GIVEN TEXT ->
— Start —

Even if a newspaper is backed up or archived by national archives and libraries, accessing specific information from multiple sources about a particular event may be challenging in the future. This challenge becomes even more complex when attempting to follow a story through an archive that comprises a vast collection generated from numerous news sources, each requiring different technologies to access the archived contents.
News archives are of two types, i.e., graphical formats and partially indexed archives, which makes it difficult to access particular news about an event because, many challenges encountered, such as:
  • Vast archive collections: an archive created from many sources;
  • Various sources on different platforms;
  • Multilingual archive: an archive created from multiple languages, i.e., Arabic, Urdu, and English;
  • Low-resource language: Access becomes more complicated when searching news article in low-resource languages, such as Urdu.
There are many difficulties in digital news preservation, such as;
  • Extraction of news from diverse sources and different technological platforms;
  • Extraction of explicit and implicit metadata;
  • Computing similarity values between news articles;
  • Conversion of news articles to a specific standard format for future integration and access, etc.

— End —

Layout dataset entries:
— Start —

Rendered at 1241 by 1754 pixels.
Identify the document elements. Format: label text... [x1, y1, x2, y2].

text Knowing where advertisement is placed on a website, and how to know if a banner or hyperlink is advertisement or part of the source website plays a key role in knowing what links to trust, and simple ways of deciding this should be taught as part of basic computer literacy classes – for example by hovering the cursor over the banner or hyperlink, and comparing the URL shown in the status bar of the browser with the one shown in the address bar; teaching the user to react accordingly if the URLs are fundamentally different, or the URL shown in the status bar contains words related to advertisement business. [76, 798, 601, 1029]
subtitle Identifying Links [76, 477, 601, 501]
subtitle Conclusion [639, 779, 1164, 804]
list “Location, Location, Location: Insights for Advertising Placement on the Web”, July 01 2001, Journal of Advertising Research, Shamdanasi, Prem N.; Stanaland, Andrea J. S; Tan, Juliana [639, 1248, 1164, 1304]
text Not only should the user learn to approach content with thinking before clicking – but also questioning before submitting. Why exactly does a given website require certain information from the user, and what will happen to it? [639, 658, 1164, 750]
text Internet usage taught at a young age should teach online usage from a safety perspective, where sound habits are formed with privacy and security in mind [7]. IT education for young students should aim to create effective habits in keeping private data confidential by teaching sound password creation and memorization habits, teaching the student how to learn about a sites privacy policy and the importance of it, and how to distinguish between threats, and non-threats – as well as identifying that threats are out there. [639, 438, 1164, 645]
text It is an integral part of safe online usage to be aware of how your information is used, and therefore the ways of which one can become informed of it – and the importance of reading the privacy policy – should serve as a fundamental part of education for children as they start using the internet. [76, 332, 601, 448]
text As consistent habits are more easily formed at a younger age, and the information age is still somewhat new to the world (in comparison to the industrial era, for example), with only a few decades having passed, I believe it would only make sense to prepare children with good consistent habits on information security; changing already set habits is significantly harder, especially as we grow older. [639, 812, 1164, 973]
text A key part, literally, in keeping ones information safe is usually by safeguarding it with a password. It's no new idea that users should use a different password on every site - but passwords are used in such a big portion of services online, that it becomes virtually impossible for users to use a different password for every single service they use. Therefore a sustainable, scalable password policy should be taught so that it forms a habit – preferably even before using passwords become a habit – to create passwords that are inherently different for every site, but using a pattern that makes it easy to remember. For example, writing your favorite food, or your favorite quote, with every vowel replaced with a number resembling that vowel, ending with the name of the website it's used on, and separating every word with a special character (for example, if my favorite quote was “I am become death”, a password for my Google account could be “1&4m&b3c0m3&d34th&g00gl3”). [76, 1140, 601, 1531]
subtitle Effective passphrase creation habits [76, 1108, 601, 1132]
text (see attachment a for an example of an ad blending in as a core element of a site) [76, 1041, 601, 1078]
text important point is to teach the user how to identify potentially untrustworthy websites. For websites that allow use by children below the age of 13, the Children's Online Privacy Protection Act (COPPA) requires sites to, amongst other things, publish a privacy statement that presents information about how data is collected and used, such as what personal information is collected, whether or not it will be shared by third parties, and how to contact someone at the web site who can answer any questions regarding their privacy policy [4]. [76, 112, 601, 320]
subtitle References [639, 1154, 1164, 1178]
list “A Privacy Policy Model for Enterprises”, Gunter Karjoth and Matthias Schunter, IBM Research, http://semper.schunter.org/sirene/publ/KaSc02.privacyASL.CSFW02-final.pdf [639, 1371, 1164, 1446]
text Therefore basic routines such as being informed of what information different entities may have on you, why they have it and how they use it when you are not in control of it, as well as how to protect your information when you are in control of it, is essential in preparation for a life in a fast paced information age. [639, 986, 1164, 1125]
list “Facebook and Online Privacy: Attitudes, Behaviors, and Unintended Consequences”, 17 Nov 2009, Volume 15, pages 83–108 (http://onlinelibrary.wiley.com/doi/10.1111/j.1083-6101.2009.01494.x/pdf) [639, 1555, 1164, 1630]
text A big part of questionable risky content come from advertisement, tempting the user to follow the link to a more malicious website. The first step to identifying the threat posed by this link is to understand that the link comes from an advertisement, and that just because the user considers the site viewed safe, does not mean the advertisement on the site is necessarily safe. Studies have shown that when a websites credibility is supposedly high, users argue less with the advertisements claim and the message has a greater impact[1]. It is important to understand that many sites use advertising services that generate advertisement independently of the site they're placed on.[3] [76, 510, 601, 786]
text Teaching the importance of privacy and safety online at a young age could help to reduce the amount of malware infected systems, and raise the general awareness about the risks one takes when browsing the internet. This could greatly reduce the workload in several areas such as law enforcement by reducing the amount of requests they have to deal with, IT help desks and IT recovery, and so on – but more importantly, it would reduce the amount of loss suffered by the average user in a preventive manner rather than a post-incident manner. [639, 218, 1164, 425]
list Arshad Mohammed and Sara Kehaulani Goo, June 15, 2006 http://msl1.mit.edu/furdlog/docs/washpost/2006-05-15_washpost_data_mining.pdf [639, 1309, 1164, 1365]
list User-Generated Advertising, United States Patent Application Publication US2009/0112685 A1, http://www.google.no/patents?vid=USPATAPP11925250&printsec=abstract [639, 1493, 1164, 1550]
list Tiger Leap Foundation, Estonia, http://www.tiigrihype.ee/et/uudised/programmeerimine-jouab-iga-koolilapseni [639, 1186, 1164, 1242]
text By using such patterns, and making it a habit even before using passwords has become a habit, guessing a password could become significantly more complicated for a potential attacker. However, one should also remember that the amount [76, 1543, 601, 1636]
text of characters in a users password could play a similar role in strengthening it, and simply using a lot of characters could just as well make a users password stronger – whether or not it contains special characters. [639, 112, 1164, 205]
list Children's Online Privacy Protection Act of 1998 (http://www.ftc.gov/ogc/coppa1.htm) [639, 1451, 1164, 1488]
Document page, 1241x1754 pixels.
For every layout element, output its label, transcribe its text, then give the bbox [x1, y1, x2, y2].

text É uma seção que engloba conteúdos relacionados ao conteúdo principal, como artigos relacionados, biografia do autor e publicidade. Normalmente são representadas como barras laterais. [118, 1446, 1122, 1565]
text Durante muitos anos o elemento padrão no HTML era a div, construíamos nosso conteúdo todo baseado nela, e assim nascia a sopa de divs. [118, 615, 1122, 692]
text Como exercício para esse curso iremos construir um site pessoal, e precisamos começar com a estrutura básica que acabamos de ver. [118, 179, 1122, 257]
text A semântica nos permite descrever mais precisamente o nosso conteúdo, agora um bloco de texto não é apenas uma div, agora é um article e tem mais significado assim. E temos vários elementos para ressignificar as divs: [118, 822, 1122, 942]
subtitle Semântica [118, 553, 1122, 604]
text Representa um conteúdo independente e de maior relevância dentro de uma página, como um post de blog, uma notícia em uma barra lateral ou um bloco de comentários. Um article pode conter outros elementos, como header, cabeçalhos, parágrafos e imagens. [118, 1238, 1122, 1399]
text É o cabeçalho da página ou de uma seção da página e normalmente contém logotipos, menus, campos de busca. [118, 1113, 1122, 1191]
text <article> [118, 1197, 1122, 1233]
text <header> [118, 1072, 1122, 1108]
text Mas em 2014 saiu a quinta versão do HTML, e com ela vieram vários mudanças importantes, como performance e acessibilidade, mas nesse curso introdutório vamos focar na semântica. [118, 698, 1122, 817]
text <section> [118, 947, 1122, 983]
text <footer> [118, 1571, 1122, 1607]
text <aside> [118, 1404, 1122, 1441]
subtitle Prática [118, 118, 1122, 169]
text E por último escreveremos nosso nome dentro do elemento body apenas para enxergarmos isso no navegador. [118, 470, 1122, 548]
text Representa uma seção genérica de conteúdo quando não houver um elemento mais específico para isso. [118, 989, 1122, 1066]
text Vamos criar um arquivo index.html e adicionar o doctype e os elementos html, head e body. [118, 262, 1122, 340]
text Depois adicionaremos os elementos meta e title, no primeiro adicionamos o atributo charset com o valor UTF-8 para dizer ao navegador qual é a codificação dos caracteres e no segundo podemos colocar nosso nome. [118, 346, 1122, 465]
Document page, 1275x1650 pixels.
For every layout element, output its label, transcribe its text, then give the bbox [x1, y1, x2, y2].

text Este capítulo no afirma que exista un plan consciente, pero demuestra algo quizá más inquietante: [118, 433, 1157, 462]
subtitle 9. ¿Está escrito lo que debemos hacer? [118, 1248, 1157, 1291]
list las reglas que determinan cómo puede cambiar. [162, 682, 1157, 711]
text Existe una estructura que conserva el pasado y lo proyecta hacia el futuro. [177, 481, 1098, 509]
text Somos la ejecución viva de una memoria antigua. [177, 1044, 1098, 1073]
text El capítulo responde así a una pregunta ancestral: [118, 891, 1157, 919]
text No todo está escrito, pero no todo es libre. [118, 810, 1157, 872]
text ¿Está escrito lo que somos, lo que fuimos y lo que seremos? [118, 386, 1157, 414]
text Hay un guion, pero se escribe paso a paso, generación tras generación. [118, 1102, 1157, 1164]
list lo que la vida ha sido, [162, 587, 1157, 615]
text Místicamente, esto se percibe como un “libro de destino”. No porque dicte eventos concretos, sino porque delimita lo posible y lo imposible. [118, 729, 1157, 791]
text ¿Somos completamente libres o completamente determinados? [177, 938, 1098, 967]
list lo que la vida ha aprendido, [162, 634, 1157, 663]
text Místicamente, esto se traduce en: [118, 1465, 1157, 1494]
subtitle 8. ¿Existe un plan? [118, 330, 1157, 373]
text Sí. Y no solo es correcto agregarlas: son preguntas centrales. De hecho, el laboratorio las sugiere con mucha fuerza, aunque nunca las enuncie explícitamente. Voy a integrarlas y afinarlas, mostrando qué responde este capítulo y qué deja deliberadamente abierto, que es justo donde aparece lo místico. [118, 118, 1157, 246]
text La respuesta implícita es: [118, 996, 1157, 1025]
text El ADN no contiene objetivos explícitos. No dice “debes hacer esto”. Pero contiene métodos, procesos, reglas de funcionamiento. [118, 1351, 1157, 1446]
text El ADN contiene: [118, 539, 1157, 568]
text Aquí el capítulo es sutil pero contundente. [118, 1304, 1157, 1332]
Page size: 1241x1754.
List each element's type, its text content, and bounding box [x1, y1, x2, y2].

— End —

THE TASK ->
Answer these questions using the text on news archives.
1. What two types of news archives does it name?
2. Which language does it give as an example of a low-resource language?
3. What two kinds of metadata does it say must be extracted?

THE SOLUTION ->
1. Graphical formats and partially indexed archives.
2. Urdu.
3. Explicit and implicit metadata.